Public health is a shared responsibility. While the provinces and territories bear the responsibility for protecting public health within their borders, the federal government has a constitutional authority for quarantine at Canadian points of entry and departure.

Existing federal powers under the Quarantine Act are outdated. They do not reflect the changing face of emergency preparedness and response in the 21st century. That is why we are moving forward immediately with new quarantine legislation that will give the government the means to cope with and control disease outbreaks and ensure better communication, collaboration and cooperation among public health partners.

The scope of the new proposed Quarantine Act is limited to ensuring that serious communicable diseases are prevented from entering into Canada or being spread to other countries. It will also mitigate the risk of future threats to public health at home and beyond to our international partners.

The new act respects shared federal, provincial and territorial responsibilities in public health. Further, the Government of Canada will continue to work with our provincial and territorial partners to prevent and control the spread of communicable diseases within and between jurisdictions.

The modernized act we have proposed has a new focus on airline travel and will provide the Minister of Health with additional authority. For example, Bill C-12 would enable the minister: to divert aircraft to an alternate landing site if necessary to isolate and contain a public health threat; to establish quarantine facilities at any location in Canada; to order a carrier to not enter Canada if there are serious concerns that the arrival may threaten the public health of Canadians; or to close Canadian border points in the event of a public health emergency.

The proposed legislation offers greater flexibility with respect to the types of communicable diseases for which travellers coming into or leaving Canada may be detained by Canadian officers.

Bill C-12 protects privacy rights and maintains an appropriate balance between individual freedoms and the public interest. While the amended act allows the collection and sharing of personal health information, this is limited to what is necessary to protect the health and security of Canadians.

In addition, the bill enables Canada to assume its responsibilities as a partner in the area of global public health. The amended act is aligned with Canada's obligations under the World Health Organization's International Health Regulations.

Overall, this legislative reform initiative reflects the government's commitment to strengthening Canada's public health system. By introducing Bill C-12, the Government of Canada is responding to the call from Canadians to do more to protect the public from unnecessary health risks.

Further, the newly proposed quarantine act is responding to the calls of experts in the public health community to modernize the legal tools for preventing the import, export and spread of serious communicable diseases, while affording individuals full protection under the Charter of Rights.
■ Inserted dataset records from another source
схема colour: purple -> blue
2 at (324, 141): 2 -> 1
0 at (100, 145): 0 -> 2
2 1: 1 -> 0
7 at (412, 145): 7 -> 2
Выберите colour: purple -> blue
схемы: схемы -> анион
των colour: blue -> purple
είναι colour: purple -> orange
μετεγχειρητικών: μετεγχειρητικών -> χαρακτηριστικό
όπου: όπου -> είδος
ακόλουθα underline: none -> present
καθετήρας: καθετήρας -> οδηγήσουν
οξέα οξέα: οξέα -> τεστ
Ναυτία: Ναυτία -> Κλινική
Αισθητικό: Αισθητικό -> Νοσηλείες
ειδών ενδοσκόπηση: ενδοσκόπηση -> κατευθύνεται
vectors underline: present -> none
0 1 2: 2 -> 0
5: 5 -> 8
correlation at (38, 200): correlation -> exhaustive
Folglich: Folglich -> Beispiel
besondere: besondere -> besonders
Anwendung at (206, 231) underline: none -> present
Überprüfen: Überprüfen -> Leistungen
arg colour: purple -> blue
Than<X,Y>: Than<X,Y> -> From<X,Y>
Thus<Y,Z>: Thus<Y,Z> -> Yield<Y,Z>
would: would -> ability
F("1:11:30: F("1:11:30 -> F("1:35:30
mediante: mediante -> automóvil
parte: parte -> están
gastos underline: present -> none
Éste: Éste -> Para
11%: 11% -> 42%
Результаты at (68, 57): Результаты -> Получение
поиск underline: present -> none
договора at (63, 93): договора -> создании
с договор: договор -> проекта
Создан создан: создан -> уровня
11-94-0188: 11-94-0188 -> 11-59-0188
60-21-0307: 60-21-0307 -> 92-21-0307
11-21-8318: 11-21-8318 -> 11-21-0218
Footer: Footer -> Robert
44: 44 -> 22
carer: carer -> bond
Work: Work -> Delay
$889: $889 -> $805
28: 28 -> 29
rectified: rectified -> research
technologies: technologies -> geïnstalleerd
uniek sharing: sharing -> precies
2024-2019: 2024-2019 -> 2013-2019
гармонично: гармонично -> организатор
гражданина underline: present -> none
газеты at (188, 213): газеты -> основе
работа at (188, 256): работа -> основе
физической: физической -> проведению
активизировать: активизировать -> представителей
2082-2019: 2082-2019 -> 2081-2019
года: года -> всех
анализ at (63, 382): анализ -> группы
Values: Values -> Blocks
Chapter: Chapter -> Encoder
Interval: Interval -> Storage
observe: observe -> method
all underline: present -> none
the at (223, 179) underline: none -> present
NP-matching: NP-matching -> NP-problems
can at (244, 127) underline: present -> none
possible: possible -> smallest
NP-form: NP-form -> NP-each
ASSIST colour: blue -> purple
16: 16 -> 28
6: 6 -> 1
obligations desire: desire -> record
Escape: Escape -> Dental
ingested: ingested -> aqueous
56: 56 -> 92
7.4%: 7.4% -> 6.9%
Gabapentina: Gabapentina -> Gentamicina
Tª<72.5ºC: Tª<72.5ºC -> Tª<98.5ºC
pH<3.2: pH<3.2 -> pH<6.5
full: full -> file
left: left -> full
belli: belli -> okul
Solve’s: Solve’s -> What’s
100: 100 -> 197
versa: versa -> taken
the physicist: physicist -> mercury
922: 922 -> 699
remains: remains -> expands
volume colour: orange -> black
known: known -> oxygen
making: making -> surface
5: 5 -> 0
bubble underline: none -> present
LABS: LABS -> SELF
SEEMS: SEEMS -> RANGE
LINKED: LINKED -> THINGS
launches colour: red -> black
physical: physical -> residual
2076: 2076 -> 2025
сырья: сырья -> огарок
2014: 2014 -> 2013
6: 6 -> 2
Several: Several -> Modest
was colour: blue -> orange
In conclusion, I wish to express my gratitude for the hard work of the Standing Committee on Health. As the Minister of State for Public Health, I strongly support Bill C-12. This, as a federal legislative tool, is a critical measure in the establishment of a comprehensive pan-Canadian public health system and paramount to protecting the health and safety of Canadians.

Health February 4th, 2005

Mr. Speaker, the World Health Organization has called the pandemic influenza plan for Canada one of the best in the world. I believe that is because of the amazing cooperation of the federal-provincial-territorial committee on this. One of their strong recommendations was the purchase of antivirals.

I am pleased to announce to the House that the Minister of Health this afternoon will be announcing an unprecedented investment of $24 million into the purchase of stockpiled antivirals to make sure that we will be ready before the vaccines can be available.